Assignment: Among the entries below, find the lines holding "class" and copy them.

+++ Records +++

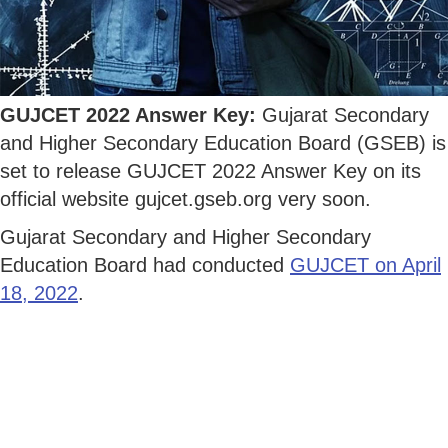
GUJCET 2022 Answer Key:
Gujarat Secondary
and Higher Secondary Education Board (GSEB) is
set to release GUJCET 2022 Answer Key on its
official website gujcet.gseb.org very soon.
Gujarat Secondary and Higher Secondary
Education Board had conducted
GUJCET on April
18, 2022
.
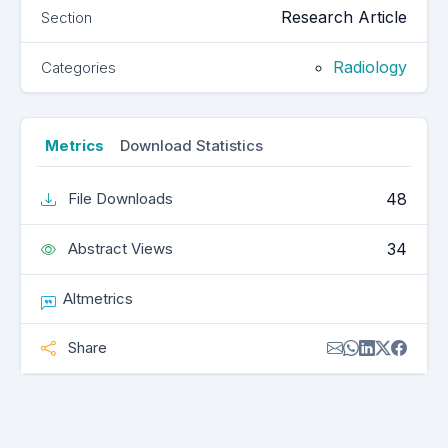
Research Article
Section
Radiology
Categories
Metrics
Download Statistics
48
File Downloads
34
Abstract Views
Altmetrics
Share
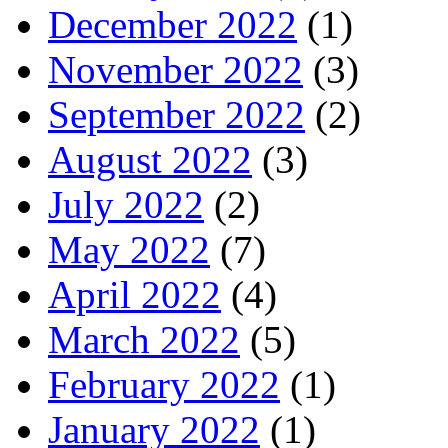
December 2022
(1)
November 2022
(3)
September 2022
(2)
August 2022
(3)
July 2022
(2)
May 2022
(7)
April 2022
(4)
March 2022
(5)
February 2022
(1)
January 2022
(1)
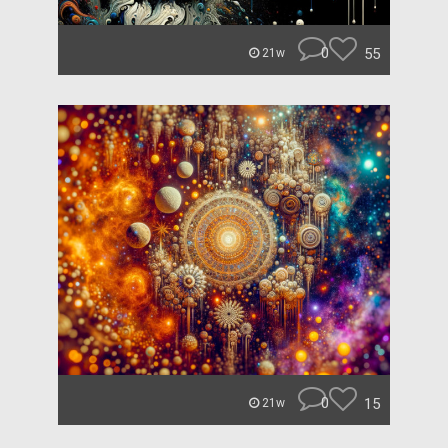
0
55
21w
0
15
21w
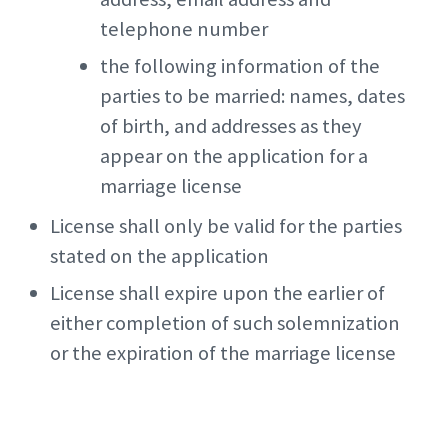
telephone number
the following information of the
parties to be married: names, dates
of birth, and addresses as they
appear on the application for a
marriage license
License shall only be valid for the parties
stated on the application
License shall expire upon the earlier of
either completion of such solemnization
or the expiration of the marriage license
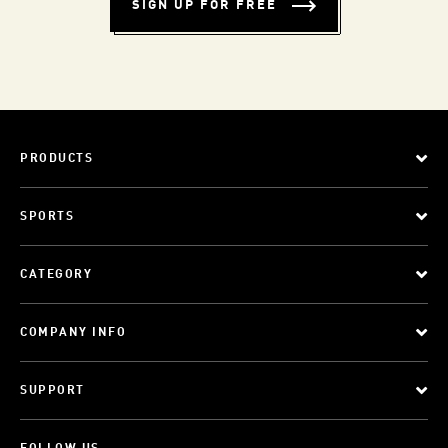
SIGN UP FOR FREE
PRODUCTS
SPORTS
CATEGORY
COMPANY INFO
SUPPORT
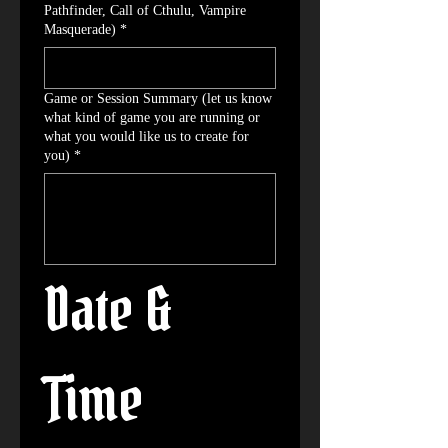
Pathfinder, Call of Cthulu, Vampire
Masquerade)
*
Game or Session Summary (let us know
what kind of game you are running or
what you would like us to create for
you)
*
Date & 
Time 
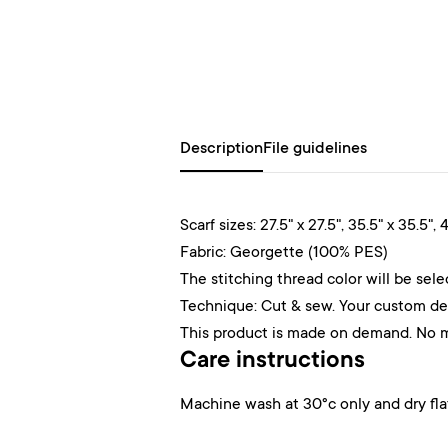
Description
File guidelines
Scarf sizes: 27.5" x 27.5", 35.5" x 35.5", 4
Fabric: Georgette (100% PES)
The stitching thread color will be sel
Technique: Cut & sew. Your custom desi
This product is made on demand. No 
Care instructions
Machine wash at 30°c only and dry fla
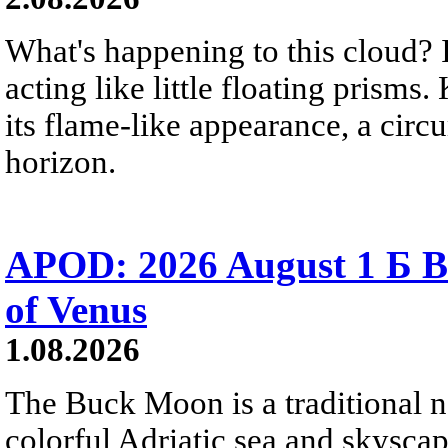
What's happening to this cloud? Ic
acting like little floating prisms
its flame-like appearance, a circ
horizon.
APOD: 2026 August 1 Б B
of Venus
1.08.2026
The Buck Moon is a traditional na
colorful Adriatic sea and skysca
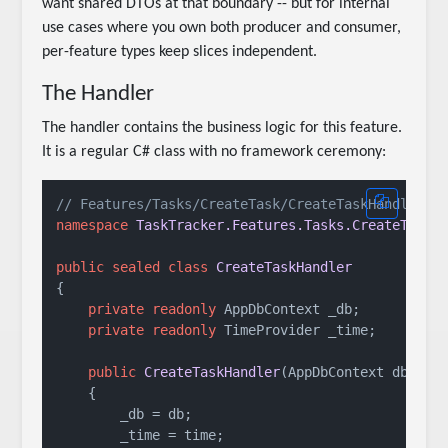
want shared DTOs at that boundary -- but for internal
use cases where you own both producer and consumer,
per-feature types keep slices independent.
The Handler
The handler contains the business logic for this feature.
It is a regular C# class with no framework ceremony:
// Features/Tasks/CreateTask/CreateTaskHandler.c
namespace
TaskTracker.Features.Tasks.CreateTask
;

public
sealed
class
CreateTaskHandler
{

private
readonly
 AppDbContext _db;

private
readonly
 TimeProvider _time;

public
CreateTaskHandler
(
AppDbContext db, Ti
    {

        _db = db;

        _time = time;
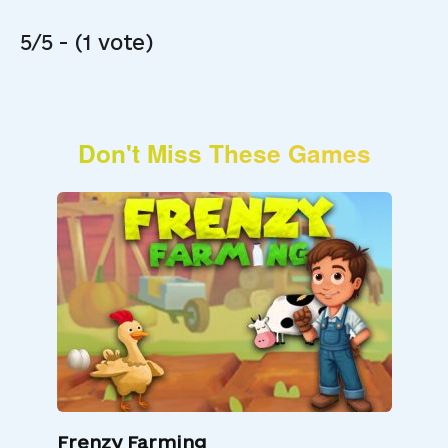
5/5 - (1 vote)
Don't Miss These Games
Frenzy Farming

+++

Response area:
It is a regular C# class with no framework ceremony:
class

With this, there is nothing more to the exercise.